Mike Koeshartanto

MLS Opens Doors to Betting & Spirits Jersey Partners

Back in March, MLS and MGM Resorts announced a strategic multi-year partnership that saw the entertainment company become the Official Gaming Partner of the league. At the time, we wondered whether this was just the first domino to fall and speculated the league may soon allow teams to partner with gambling companies as jersey sponsors. On Wednesday, speculation became reality.

In a move that signals a fairly hefty shift in franchise sponsorship rights opportunities, MLS clubs will now have the ability to negotiate individual jersey sponsorship and stadium naming rights deals with gambling and entertainment companies. From large-scaled companies like MGM or Caesars, to local companies like a Sugar House Casino (Philadelphia’s first licensed sportsbook), for example, all the cards are on the table.

Teams have already started taking advantage. According to Front Office Sports, the Philadelphia Union and New York Red Bulls have discussed stadium naming rights deals with betting companies and D.C. United has had conversations regarding the operation of a betting facility at Audi Field.

Gambling & Soccer

Betting companies and soccer sponsorships are hardly new and have become intrinsically linked to the sport. In 2002, Fulham became the first Premier League club to sign a jersey deal with a betting partner, Betair. Since then there have been a host of betting companies who have attached their brand to teams in England and throughout Europe. In 2018, for example, over 60 percent of jersey partners in England’s Premier League and Championship were betting companies. As a result of the Professional and Amateur Sports Protection Act (PASPA) being struck down by the Supreme Court in May of 2018, U.S. sports leagues have begun adding gambling and entertainment companies as partners and MLS stands to benefit financially.

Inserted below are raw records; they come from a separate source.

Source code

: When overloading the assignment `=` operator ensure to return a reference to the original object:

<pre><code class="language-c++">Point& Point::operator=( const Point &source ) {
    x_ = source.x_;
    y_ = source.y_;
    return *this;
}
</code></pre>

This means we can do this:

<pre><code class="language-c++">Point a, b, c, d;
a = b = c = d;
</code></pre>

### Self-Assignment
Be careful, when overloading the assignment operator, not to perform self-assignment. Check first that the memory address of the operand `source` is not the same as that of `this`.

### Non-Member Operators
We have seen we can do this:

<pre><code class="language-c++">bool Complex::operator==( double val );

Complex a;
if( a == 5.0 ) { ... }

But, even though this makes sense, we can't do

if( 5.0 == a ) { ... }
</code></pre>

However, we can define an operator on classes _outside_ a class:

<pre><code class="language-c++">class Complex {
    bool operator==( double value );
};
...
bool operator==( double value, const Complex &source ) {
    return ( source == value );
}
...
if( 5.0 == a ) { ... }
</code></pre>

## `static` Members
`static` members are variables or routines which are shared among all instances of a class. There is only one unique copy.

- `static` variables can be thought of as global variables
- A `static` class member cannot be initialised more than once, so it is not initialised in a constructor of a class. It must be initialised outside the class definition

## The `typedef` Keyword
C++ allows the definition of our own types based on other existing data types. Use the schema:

Increasing Revenue Streams

For MLS clubs in states that allow gambling, this new direction provides clubs additional revenue sources, including advertising sales on local broadcasts and stadium and field board signage. Perhaps the biggest change this allows is in-stadium betting – something D.C. United has already begun exploring as mentioned above. Although clubs themselves cannot be licensed sports betting operators, they can work with different operators to establish private betting lounges or separate facilities adjacent to the stadium where fans can place bets.

Liquor Joins the Mix

Betting isn’t the only category now open to club jersey and stadium partnerships. Having previously been able to negotiate jersey deals with beer and wine companies – although no team had such a jersey partner – MLS teams are now able to negotiate jersey deals with spirit companies. This was done by the league in part because of the gradual trend of Americans moving from beer to liquor, as spirits have eaten into their competitors’ market share.

What’s Next?

If MLS can open the door to gambling and liquor companies, it begs the question – what categories could potentially be next? For a league that has proven to be progressive in thinking and action both on and off the field, this shift in sponsorship opportunities makes you think. Could we soon see a CBD company’s logo emblazoned on an MLS team’s jersey? Whatever the answer may be, one thing is certain – MLS will continue to look for new ways to reach a diverse audience both domestically and abroad.